We have also troubleshooted a backward selection algorithm provided as part of the gam package, in the form of the step.Gam function. The code is available in stepGamfixed.R and is not reproduced here for brevity. The result differs on whether we attempt backward selection with the full data or with a halved training set.
The full dataset takes 19 steps to converge on the model:
$$
Cscore = lcavol + age + s(lcp, 4) + s(lpsa, 5)
$$
The training set takes seven steps to converge on the model:
$$
Cscore = lcavol + s(lweight, 5) + s(age, 5) + s(lbph, 2) + s(lcp, 5) + s(lpsa, 5)
$$
This has a test MSE of 583. The differences from our implementation can probably be explained by the extra sophistication of the step.Gam implementation, but also demonstrate once again that stepwise variable selection can lead to very varying results and should normally be done extremely carefully, if at all.

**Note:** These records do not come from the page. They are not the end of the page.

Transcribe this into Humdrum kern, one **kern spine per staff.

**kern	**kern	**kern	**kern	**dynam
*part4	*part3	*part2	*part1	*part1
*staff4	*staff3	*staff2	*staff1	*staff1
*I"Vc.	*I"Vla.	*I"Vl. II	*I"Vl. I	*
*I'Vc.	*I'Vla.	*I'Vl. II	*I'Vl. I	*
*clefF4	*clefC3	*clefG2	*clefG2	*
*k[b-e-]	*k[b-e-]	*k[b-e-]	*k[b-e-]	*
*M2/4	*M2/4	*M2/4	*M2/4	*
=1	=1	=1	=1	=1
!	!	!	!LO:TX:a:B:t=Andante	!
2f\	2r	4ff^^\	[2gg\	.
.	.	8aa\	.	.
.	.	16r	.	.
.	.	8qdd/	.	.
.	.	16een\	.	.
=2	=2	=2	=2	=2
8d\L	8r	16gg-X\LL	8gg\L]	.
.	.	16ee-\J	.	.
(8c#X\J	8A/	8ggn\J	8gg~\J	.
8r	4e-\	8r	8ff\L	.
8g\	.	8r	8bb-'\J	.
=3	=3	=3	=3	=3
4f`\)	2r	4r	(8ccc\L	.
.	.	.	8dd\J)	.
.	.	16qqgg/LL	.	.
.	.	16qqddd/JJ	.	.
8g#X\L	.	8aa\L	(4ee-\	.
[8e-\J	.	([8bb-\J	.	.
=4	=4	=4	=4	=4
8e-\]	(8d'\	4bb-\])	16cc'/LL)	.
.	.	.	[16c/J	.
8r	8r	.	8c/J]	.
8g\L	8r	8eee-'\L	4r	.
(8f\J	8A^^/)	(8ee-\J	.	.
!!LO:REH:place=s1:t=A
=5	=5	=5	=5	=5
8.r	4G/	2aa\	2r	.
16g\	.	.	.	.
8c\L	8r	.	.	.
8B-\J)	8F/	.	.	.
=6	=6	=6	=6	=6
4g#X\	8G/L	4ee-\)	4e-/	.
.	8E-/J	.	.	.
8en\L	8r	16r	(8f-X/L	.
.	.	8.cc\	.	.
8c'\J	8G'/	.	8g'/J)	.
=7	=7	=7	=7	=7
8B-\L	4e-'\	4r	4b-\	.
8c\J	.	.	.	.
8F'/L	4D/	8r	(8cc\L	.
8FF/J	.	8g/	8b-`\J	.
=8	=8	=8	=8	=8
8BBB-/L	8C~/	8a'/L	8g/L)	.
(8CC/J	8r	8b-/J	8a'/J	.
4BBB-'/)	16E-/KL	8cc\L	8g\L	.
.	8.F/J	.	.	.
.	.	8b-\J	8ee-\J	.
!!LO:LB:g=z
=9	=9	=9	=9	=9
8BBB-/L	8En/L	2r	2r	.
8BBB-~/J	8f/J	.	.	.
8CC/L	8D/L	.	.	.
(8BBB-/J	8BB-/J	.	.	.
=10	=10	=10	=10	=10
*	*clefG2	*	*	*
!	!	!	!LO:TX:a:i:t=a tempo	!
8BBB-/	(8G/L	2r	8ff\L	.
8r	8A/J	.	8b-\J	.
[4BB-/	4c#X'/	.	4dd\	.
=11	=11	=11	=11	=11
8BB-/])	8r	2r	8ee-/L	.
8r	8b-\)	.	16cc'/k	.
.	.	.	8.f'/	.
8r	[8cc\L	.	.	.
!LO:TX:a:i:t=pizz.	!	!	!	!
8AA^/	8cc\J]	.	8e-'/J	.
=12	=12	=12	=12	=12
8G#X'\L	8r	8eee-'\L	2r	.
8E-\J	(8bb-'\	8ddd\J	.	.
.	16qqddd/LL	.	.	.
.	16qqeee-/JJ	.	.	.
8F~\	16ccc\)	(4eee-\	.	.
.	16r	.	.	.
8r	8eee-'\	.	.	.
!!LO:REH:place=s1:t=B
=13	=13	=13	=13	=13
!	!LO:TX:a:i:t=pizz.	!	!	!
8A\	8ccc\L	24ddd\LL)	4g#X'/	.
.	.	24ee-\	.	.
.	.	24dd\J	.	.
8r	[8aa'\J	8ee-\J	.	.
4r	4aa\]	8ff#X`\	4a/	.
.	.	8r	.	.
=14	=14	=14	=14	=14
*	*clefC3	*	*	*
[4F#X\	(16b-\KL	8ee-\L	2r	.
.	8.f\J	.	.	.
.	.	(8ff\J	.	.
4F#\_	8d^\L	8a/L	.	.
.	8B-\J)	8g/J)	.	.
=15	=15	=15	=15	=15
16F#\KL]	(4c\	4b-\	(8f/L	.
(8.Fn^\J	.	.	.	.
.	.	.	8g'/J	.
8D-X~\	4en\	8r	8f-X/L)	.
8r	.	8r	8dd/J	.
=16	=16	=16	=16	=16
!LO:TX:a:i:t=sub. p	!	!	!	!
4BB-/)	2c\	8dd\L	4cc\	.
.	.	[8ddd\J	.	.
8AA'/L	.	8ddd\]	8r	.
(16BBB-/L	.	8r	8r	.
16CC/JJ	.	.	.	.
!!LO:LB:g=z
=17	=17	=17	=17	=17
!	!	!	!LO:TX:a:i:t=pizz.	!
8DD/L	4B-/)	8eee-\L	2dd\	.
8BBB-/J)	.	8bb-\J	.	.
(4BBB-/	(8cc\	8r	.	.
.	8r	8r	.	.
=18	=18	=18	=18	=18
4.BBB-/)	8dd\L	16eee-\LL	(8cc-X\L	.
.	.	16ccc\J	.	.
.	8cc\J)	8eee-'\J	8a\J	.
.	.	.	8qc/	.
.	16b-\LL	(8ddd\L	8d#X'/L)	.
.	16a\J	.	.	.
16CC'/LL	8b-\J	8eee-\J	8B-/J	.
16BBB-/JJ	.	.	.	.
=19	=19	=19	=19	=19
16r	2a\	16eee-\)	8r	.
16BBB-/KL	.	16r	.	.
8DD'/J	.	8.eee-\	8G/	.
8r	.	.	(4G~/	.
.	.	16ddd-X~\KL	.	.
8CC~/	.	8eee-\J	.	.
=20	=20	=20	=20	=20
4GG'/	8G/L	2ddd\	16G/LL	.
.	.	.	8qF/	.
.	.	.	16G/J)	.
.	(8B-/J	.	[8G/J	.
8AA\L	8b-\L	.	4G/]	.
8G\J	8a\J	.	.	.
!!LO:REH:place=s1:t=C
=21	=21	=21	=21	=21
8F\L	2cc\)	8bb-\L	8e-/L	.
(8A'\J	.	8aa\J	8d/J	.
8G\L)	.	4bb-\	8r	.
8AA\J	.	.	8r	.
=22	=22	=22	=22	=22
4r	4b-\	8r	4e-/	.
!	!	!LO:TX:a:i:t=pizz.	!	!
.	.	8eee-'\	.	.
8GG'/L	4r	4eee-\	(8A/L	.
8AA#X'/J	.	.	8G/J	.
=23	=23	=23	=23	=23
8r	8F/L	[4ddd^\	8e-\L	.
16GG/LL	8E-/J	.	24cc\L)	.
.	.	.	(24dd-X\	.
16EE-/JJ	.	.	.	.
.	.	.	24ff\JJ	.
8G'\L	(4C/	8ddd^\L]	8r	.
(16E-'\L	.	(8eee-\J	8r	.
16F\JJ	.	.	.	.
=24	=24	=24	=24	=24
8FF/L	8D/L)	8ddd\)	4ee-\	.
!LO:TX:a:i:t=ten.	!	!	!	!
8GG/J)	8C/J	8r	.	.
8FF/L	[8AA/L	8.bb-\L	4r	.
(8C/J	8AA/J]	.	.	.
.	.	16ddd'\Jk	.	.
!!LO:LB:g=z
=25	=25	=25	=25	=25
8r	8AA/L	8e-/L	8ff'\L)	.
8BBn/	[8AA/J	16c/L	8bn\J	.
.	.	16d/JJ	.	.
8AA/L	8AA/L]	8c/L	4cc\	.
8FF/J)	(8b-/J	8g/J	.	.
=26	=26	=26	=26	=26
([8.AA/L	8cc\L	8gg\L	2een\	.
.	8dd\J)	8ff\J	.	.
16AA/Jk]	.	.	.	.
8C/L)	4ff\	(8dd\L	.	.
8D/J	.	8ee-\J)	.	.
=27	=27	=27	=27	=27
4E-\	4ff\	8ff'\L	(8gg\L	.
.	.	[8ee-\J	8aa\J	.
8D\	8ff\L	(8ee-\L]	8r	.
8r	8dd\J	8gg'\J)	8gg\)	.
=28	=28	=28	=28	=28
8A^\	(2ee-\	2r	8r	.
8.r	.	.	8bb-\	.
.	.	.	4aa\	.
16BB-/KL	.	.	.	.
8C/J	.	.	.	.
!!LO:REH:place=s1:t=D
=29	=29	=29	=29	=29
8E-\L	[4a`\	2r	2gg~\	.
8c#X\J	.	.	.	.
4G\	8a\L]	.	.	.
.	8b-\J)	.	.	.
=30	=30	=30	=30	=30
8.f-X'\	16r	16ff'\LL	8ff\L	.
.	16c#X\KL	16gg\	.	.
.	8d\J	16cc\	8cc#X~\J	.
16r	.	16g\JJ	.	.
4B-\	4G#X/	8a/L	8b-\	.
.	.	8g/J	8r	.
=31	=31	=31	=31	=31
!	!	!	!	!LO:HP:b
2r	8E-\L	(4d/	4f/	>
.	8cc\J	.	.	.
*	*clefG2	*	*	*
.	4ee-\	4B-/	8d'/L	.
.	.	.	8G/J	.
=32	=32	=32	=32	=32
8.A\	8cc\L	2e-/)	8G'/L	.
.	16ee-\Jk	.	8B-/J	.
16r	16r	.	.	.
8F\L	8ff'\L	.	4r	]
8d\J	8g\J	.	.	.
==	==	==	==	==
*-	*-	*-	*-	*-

## Comparison to linear models
To compare our final model with the linear models, we also used the test MSE.
The linear models all have a test MSE between 650 and 900, the test mean squared error of our manually backward selected GAM model is the following:
```{r}
backwards_selected.mse = mean((Cscore-predict(backwards_selected, prostate))[-sample]^2)
backwards_selected.mse
```
It is safe to conclude that this nonlinear model is a better model than all of the linear models, since it reduces the test errors by at least $63.1\%$ compared on the best performing linear model - lasso.